AEO (AI Engines)	AI crawlers that follow the sitemap (GPTBot, PerplexityBot) waste crawl budget on dead URLs and may miss new content.
GEO	Pages not crawled are not indexed, so they cannot appear in AI-generated answers that rely on indexed content.

④ Noindex Pages in Sitemap sitemap_noindex

Audit rule: sitemap_noindex | The broken sitemap is at /sitemap-noindex.xml.
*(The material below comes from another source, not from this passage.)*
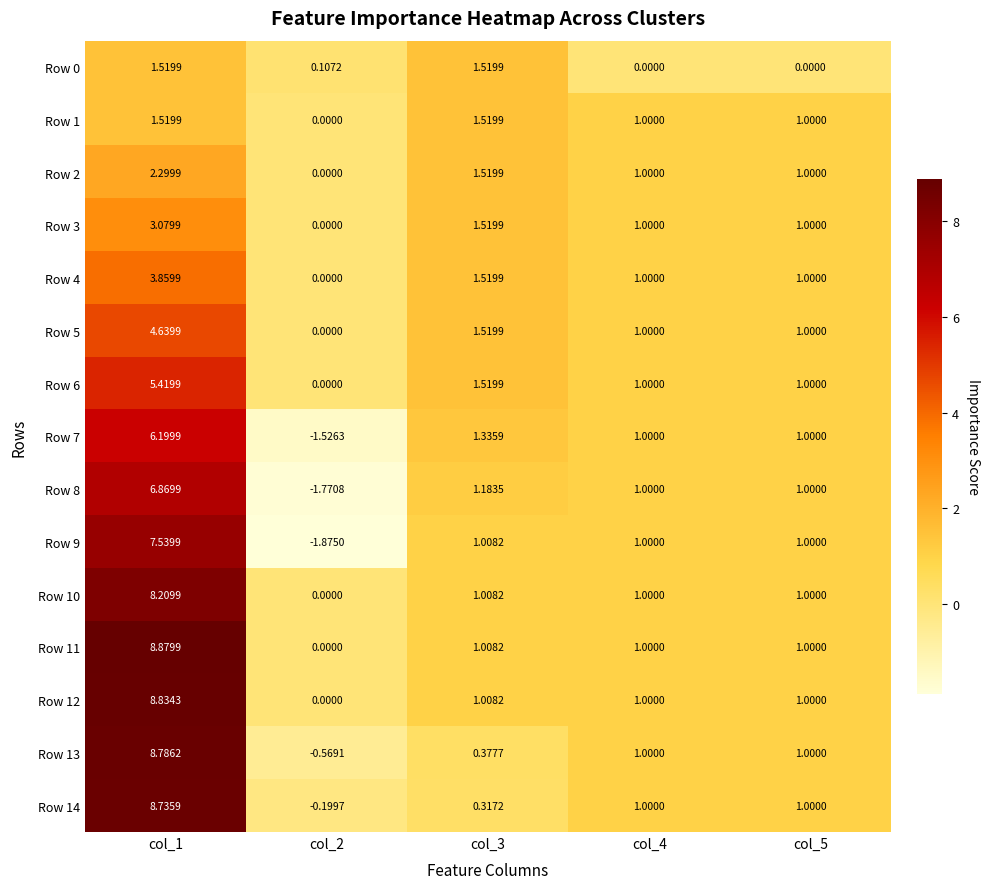

Is the value of Row 10 at col_5 greater than the value of Row 7 at col_3?

No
The noindex pages: staging-page, admin-preview, draft-post.

What is this issue?
Your sitemap tells Google "please discover and visit these URLs". But those pages have <meta name="robots" content="noindex"> which tells Google "don't index this page". These two instructions directly contradict each other — Google wastes crawl budget visiting pages it then has to discard.

1. What Is This Issue (Simple Terms)

Imagine sending a formal invitation to a party, but when the guest arrives the door says "No entry". You wasted everyone's time. The guest (Google) showed up, spent time getting there, then had to turn around.
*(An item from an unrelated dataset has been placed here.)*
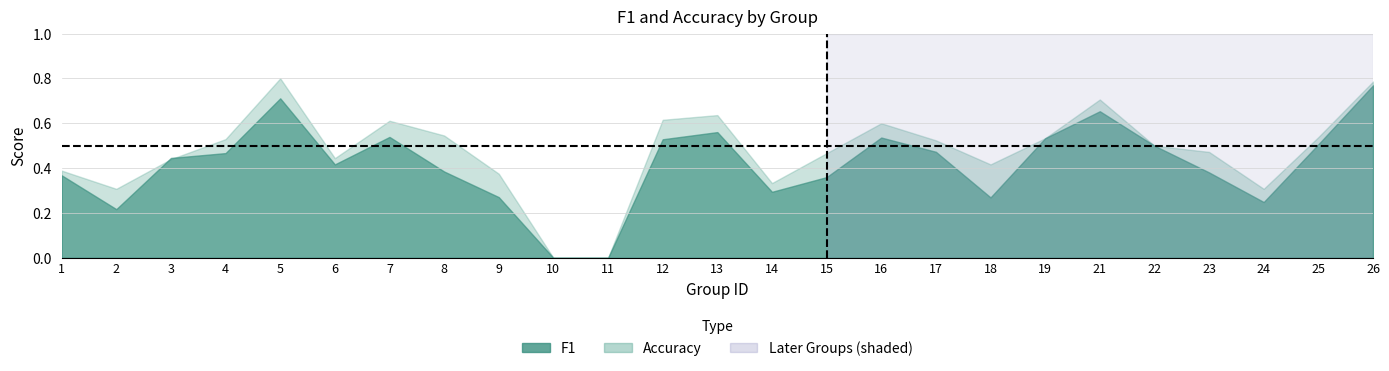

Reading left to right, transcribe all the data shown in this chart.

f1: 0.4	0.2	0.4	0.5	0.7	0.4	0.5	0.4	0.3	0.0	0.0	0.5	0.6	0.3	0.4	0.5	0.5	0.3	0.5	0.7	0.5	0.4	0.2	0.5	0.8
accuracy: 0.4	0.3	0.4	0.5	0.8	0.4	0.6	0.5	0.4	0.0	0.0	0.6	0.6	0.3	0.5	0.6	0.5	0.4	0.5	0.7	0.5	0.5	0.3	0.5	0.8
The real-world pattern that causes this: a developer adds noindex to a staging or draft page to keep it out of search results, but forgets to remove it from the auto-generated sitemap. Or: a CMS generates the sitemap from all published pages, including ones that marketing tagged as noindex.

2. The Broken Setup on This Site

Three pages exist and return 200 OK, but each has <meta name="robots" content="noindex"> in the HTML head. All three are listed in sitemap-noindex.xml.
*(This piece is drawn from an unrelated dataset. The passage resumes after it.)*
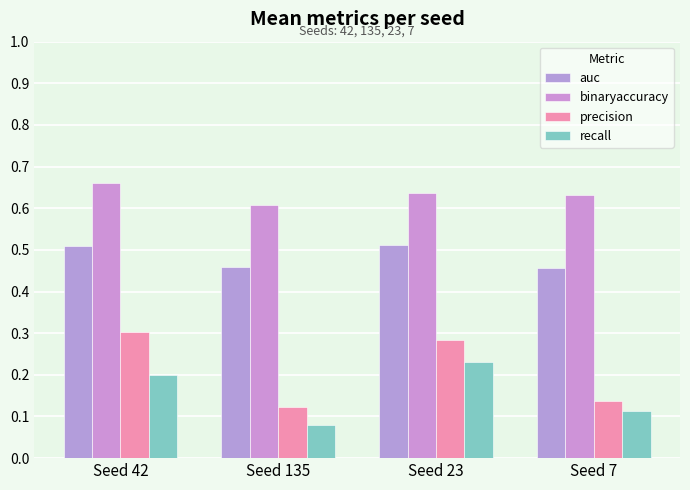

What is the maximum value shown in the chart?

0.7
<!-- sitemap-noindex.xml — tells Google to visit these pages -->
<url><loc>https://robots-txt-lab.pages.dev/</loc></url>              ← ✅ indexable
<url><loc>https://robots-txt-lab.pages.dev/staging-page</loc></url>   ← ❌ noindex
<url><loc>https://robots-txt-lab.pages.dev/admin-preview</loc></url>  ← ❌ noindex
<url><loc>https://robots-txt-lab.pages.dev/draft-post</loc></url>     ← ❌ noindex

<!-- Each noindex page has this in its <head> -->
<meta name="robots" content="noindex, nofollow">  ← contradicts being in sitemap

3. What the Fix Looks Like

Two valid options — pick one per page:

<!-- Option A: Remove the noindex tag (make the page indexable) -->
<meta name="robots" content="index, follow">  ← or just remove the meta tag entirely

<!-- Option B: Remove the URL from the sitemap (keep noindex, stop wasting crawl budget) -->
<!-- simply delete the <url> entry from sitemap.xml -->

<!-- Never do both at the same time in opposite directions -->

4. Impact

Channel	Impact
SEO	Contradictory signal confuses Google. Crawl budget is spent on pages that will never rank. Google's trust in the sitemap degrades over time.
AEO (AI Engines)	Once noindex is honoured, those pages are invisible to AI Overviews and AI-generated answers — even if listed in the sitemap.
GEO	Same as AEO — noindex pages are excluded from generative engine content regardless of sitemap presence.

🚀 How to Deploy This Site on Cloudflare Pages

Step 1 — Generate the large sitemap (run once, output is gitignored):

cd examples/robots-txt-lab
node generate-sitemap.js

# Output:
# ✅ Generated: sitemap.xml
#    URLs    : 50,001  (Google limit: 50,000)
#    Size    : ~2.50 MB

Step 2 — Deploy to Cloudflare Pages (drag-and-drop or CLI):

# Option A — drag and drop (no account setup needed)
# 1. Go to pages.cloudflare.com
# 2. Create a project → Upload assets
# 3. Drag the robots-txt-lab/ folder → Deploy

# Option B — CLI
npx wrangler pages deploy . --project-name robots-txt-lab

Step 3 — Verify the issues are present:

# Verify robots.txt errors — paste URL into:
# https://www.google.com/webmasters/tools/robots-testing-tool
# or: https://technicalseo.com/tools/robots-txt/

# Verify sitemap size — run after generating:
node -e "const f=require('fs').statSync('sitemap.xml'); console.log('URLs:', require('fs').readFileSync('sitemap.xml','utf8').match(/<url>/g).length, '| Size:', (f.size/1024/1024).toFixed(2)+'MB')"

# Or count manually:
grep -c "<url>" sitemap.xml
# → should print 50001

# Submit to Google Search Console:
# https://search.google.com/search-console → Sitemaps → add /sitemap.xml
# GSC will show: "Your Sitemap appears to be an HTML page"
# or flag the URL count in the coverage report.